The ring works as advertised, but the use case is thin. The glasses already have touch-sensitive temples that do the same job, and the health features feel like an afterthought. If you want health tracking in a ring form factor, dedicated devices like Oura or Ultrahuman offer more mature platforms. If you want a controller for smart glasses, it should cost less and ideally include a microphone for voice commands.

The R1 is easy to skip.

Where This Fits in the Eyewear Arms Race

Smart glasses are arriving fast. Meta's Ray-Bans, which include cameras but no display, have found traction. Meta, Snap, and others are working on color-screen models. A handful of Chinese manufacturers - Rokid and Inmo among them - are shipping neon-display glasses similar in style to the G2.

Even Realities recently reached unicorn valuation, a signal that investors see potential in the no-camera approach. The G2 delivers solid hardware in a light, attractive package. The company is opening the platform to third-party apps, though none yet offer a compelling reason to wear the glasses daily.

The hardware is good. The software needs to catch up. Outside of jobs that require constant translation or teleprompting, it's difficult to identify a clear everyday use case.

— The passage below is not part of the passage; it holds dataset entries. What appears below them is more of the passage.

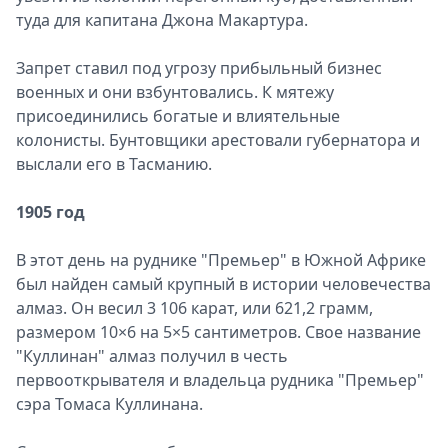
туда для капитана Джона Макартура.
Запрет ставил под угрозу прибыльный бизнес
военных и они взбунтовались. К мятежу
присоединились богатые и влиятельные
колонисты. Бунтовщики арестовали губернатора и
выслали его в Тасманию.
1905 год
В этот день на руднике "Премьер" в Южной Африке
был найден самый крупный в истории человечества
алмаз. Он весил 3 106 карат, или 621,2 грамм,
размером 10×6 на 5×5 сантиметров. Свое название
"Куллинан" алмаз получил в честь
первооткрывателя и владельца рудника "Премьер"
сэра Томаса Куллинана.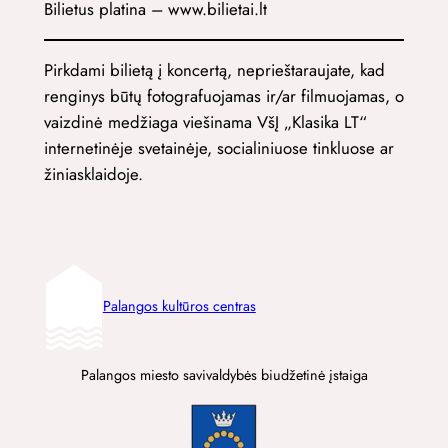
Bilietus platina – www.bilietai.lt
Pirkdami bilietą į koncertą, neprieštaraujate, kad
renginys būtų fotografuojamas ir/ar filmuojamas, o
vaizdinė medžiaga viešinama VšĮ „Klasika LT“
internetinėje svetainėje, socialiniuose tinkluose ar
žiniasklaidoje.
Palangos kultūros centras
Palangos miesto savivaldybės biudžetinė įstaiga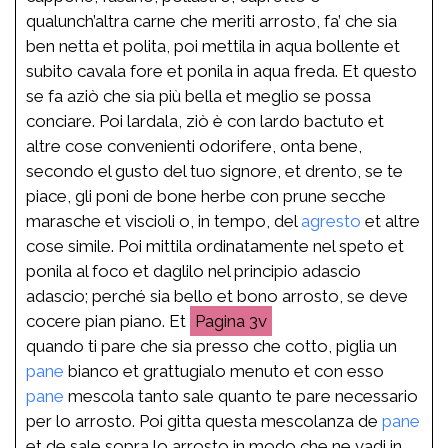
qualunch’altra carne che meriti arrosto, fa’ che sia
ben netta et polita, poi mettila in aqua bollente et
subito cavala fore et ponila in aqua freda. Et questo
se fa aziò che sia più bella et meglio se possa
conciare. Poi lardala, ziò è con lardo bactuto et
altre cose convenienti odorifere, onta bene,
secondo el gusto del tuo signore, et drento, se te
piace, gli poni de bone herbe con prune secche
marasche et viscioli o, in tempo, del
agresto
et altre
cose simile. Poi mittila ordinatamente nel speto et
ponila al foco et daglilo nel principio adascio
adascio; perché sia bello et bono arrosto, se deve
cocere pian piano. Et
3v
quando ti pare che sia presso che cotto, piglia un
pane
bianco et grattugialo menuto et con esso
pane
mescola tanto sale quanto te pare necessario
per lo arrosto. Poi gitta questa mescolanza de
pane
et de sale sopra lo arrosto in modo che ne vadi in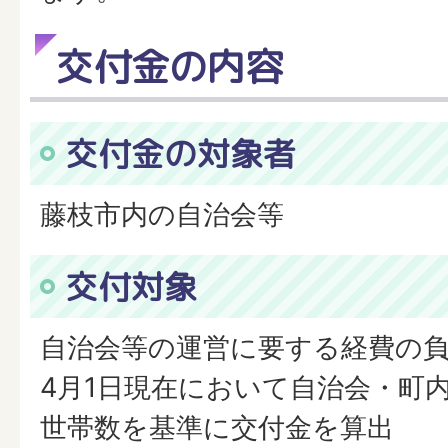
交付金の内容
交付金の対象者
藤枝市内の自治会等
交付対象
自治会等の運営に要する経費の
4月1日現在において自治会・町
世帯数を基準に交付金を算出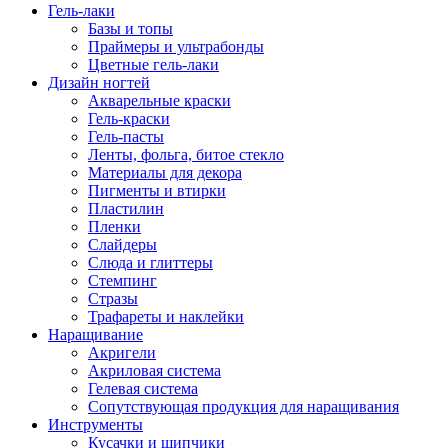
Гель-лаки
Базы и топы
Праймеры и ультрабонды
Цветные гель-лаки
Дизайн ногтей
Акварельные краски
Гель-краски
Гель-пасты
Ленты, фольга, битое стекло
Материалы для декора
Пигменты и втирки
Пластилин
Пленки
Слайдеры
Слюда и глиттеры
Стемпинг
Стразы
Трафареты и наклейки
Наращивание
Акригели
Акриловая система
Гелевая система
Сопутствующая продукция для наращивания
Инструменты
Кусачки и щипчики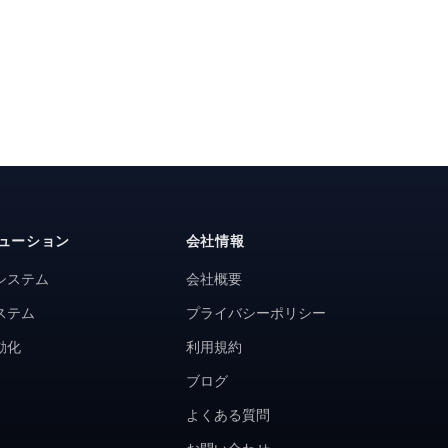
ューション
会社情報
システム
会社概要
ステム
プライバシーポリシー
動化
利用規約
ブログ
よくある質問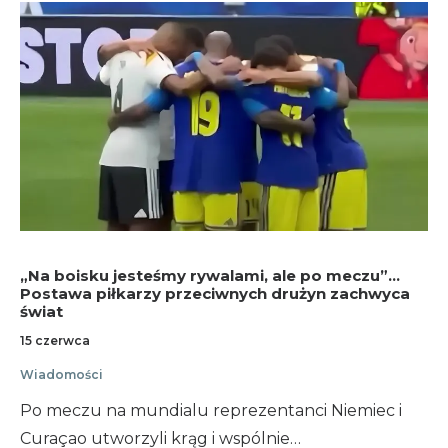
„Na boisku jesteśmy rywalami, ale po meczu”…
Postawa piłkarzy przeciwnych drużyn zachwyca
świat
15 czerwca
Wiadomości
Po meczu na mundialu reprezentanci Niemiec i
Curaçao utworzyli krąg i wspólnie…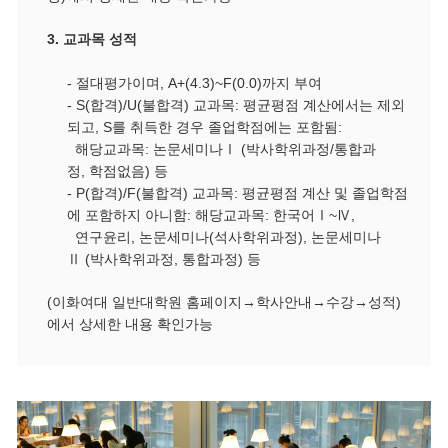
3. 교과목 성적
-
절대평가이며
, A+(4.3)~F(0.0)
까지 부여
- S(
합격
)/U(
불합격
)
교과목
:
평균평점 계산에서는 제외
되고
, S
를 취득한 경우 졸업학점에는 포함됨
:
해당교과목
:
논문세미나
Ⅰ (
박사학위과정
/
통합과
정
,
학점없음
)
등
- P(
합격
)/F(
불합격
)
교과목
:
평균평점 계산 및 졸업학점
에 포함하지 아니함
:
해당교과목
:
한국어
Ⅰ~Ⅳ,
연구윤리
,
논문세미나
(
석사학위과정
),
논문세미나
Ⅱ (
박사학위과정
,
통합과정
)
등
(이화여대 일반대학원 홈페이지→학사안내→수강→성적)
에서 상세한 내용 확인가능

Even's bet that productivity beats recording is defensible, but now the company needs to build first-party software that makes reaching for these glasses a reflex, not an experiment.

The Productivity Gamble

The G2 is a nice-to-have device for people who enjoy tinkering with new hardware. It's well-built, comfortable, and avoids the privacy baggage that comes with camera-equipped glasses. But "nice-to-have" isn't the same as indispensable.

At DailyTechWire, we've tracked the smart glasses category closely over the past two years, and the pattern is consistent: impressive hardware, narrow use cases, and software that hasn't yet justified daily wear. Even Realities has made a thoughtful choice in skipping cameras and speakers, but the challenge now is proving that productivity alone can sustain a $599 device category.

The company's unicorn status gives it runway to iterate. If it can tighten the AI assistant, improve connectivity, and build out first-party software that feels essential rather than experimental, the G2 could define a new niche. For now, it's a well-executed piece of hardware searching for a daily habit to attach to.